En aquella ocasión atacaron a Saltillo en número más considerable, tanto que todavía hablamos los saltilleros de “la indiada grande”. Yo recuerdo a mis abuelos recurrir a la memoria de ese hecho como fasto para situar en el tiempo algún suceso: más o menos por el tiempo de la indiada grande. Pero a la llegada de los invasores del norte nada pudieron hacer, pues no contaban con soldados ni con armas para resistir a un ejército tan poderoso.

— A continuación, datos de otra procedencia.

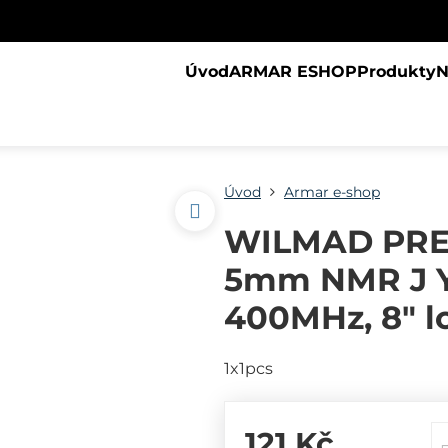
Úvod
ARMAR ESHOP
Produkty
N
Úvod
Armar e-shop
WILMAD PREC
5mm NMR J Yo
400MHz, 8" l
1x1pcs
121 Kč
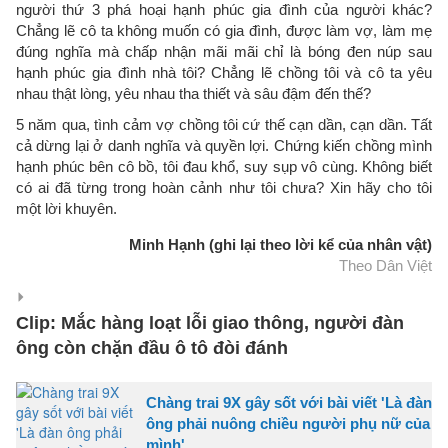
người thứ 3 phá hoại hạnh phúc gia đình của người khác?
Chẳng lẽ cô ta không muốn có gia đình, được làm vợ, làm mẹ
đúng nghĩa mà chấp nhận mãi mãi chỉ là bóng đen núp sau
hạnh phúc gia đình nhà tôi? Chẳng lẽ chồng tôi và cô ta yêu
nhau thật lòng, yêu nhau tha thiết và sâu đậm đến thế?
5 năm qua, tình cảm vợ chồng tôi cứ thế cạn dần, cạn dần. Tất
cả dừng lại ở danh nghĩa và quyền lợi. Chứng kiến chồng mình
hạnh phúc bên cô bồ, tôi đau khổ, suy sụp vô cùng. Không biết
có ai đã từng trong hoàn cảnh như tôi chưa? Xin hãy cho tôi
một lời khuyên.
Minh Hạnh (ghi lại theo lời kể của nhân vật)
Theo Dân Việt
Clip: Mắc hàng loạt lỗi giao thông, người đàn
ông còn chặn đầu ô tô đòi đánh
Chàng trai 9X gây sốt với bài viết 'Là đàn
ông phải nuông chiều người phụ nữ của
mình'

Comenzaron a llegar los americanos, pues, en aquellos primeros días de noviembre de 1846. Se les recibió más con curiosidad que con hostil disposición. Llamaron la atención de los saltilleros los lucidos uniformes de los yanquis, que vestían aquellas chaquetas verdes (green coats) que dieron origen al vocablo “gringos”. De ahí viene esa palabra, no, como se dice, del hecho de que los soldados americanos cantaran una vieja balada de origen inglés intitulada “Green grow the lilacs”. Asombraron también a mis paisanos los recursos variados y cuantiosos con que venían los americanos. Los soldados recibían su paga puntualmente y la gastaban con munífica prodigalidad, sobre todo en licores, pues gustaban de beber abundantemente: muy bien podía decirse que el tiempo que no estaban entregados a sus ejercicios lo dedicaban a empinar el codo bien y bonito.